At the time, the campaign was a hot-button issue as many groups opposed the ban, including business owners who didn’t want to turn customers away by prohibiting smoking in their establishments.
Early on, Bravo Group knew that in order for the Clean Indoor Air Act to become law our firm had to develop a campaign that informed the public and lawmakers about the adverse health effects of secondhand smoke. The campaign involved awareness-driven advertising and media relations strategies that targeted publications across the state. Bravo also lobbied decision makers and state legislators in Philadelphia and Harrisburg to inform them on the importance of the legislation.
The Clean Indoor Air Act was first enacted in 2007 in Philadelphia, and in 2008, the act was enacted throughout Pennsylvania. The state’s passing of the act was result of Bravo’s lengthy campaign where our firm helped to mobilize audiences by producing advertisements, informing the media to earn more attention and developing alliances with other organizations to help spread the message about the dangers of secondhand smoke.
-------------------------
QUESTIONS ON THE MATERIAL:
1. According to the text about the Clean Indoor Air Act campaign, in what year was the act enacted throughout Pennsylvania?
2. Carry the text about the Clean Indoor Air Act campaign forward from its last sentence.
-------------------------
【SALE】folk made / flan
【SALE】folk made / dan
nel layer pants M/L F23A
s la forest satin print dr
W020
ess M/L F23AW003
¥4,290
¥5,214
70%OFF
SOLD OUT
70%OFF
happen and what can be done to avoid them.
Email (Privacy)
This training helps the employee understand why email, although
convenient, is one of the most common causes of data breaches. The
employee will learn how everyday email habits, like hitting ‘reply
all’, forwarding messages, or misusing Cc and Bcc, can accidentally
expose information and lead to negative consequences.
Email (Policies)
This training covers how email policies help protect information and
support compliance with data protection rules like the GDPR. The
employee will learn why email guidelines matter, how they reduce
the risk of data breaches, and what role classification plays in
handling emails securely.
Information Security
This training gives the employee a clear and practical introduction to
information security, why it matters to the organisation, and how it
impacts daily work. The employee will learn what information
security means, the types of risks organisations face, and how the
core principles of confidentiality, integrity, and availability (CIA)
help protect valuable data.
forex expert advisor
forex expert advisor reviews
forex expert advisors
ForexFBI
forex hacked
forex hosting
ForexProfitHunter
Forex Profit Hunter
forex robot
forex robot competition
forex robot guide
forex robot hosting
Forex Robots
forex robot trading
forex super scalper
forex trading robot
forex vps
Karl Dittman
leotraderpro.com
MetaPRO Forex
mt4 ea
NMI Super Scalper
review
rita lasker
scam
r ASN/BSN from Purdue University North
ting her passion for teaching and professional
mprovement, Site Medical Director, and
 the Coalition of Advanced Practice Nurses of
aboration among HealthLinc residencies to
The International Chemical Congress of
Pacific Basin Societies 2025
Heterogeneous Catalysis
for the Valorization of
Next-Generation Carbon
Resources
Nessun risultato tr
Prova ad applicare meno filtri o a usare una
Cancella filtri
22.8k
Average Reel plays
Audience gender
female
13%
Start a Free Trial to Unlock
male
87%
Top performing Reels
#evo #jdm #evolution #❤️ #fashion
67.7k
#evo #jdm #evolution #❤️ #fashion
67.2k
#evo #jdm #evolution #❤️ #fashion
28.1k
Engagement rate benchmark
-------------------------
OUTPUTS BY TASK:
1. 2008

2.
Clean Indoor Air Act: 8 Years Later
Now, in 2016, lawmakers including Senator Stewart Greenleaf and Representative Thomas Murt are hoping to expand the law. Last year, Sen. Greenleaf and Rep. Murt introduced bills that would extend the indoor smoking ban to certain bars, casino gaming floors, hotel floors, private clubs and outdoor patio areas at food establishments. Murt’s bill would also ban the use of e-cigarettes these locations: e-cigarettes use has become more popular among young adults over the last few years.
ALA president and CEO Deborah Brown has vocalized her support of Murt’s proposed bill, calling it a “necessary improvement” in a June Penn Live article.
Murt’s bill, House Bill 682, was successful at banning smoking in bars, with certain exceptions.
However, it has, thus far, been unsuccessful at closing the loopholes around smoking in casinos and private clubs.
What will happen next with the Clean Indoor Air Act remains to be seen, but as a Bravo intern, I’m proud of the work that both Bravo Group and the health coalition have done to keep us heart-happy and breathing easy.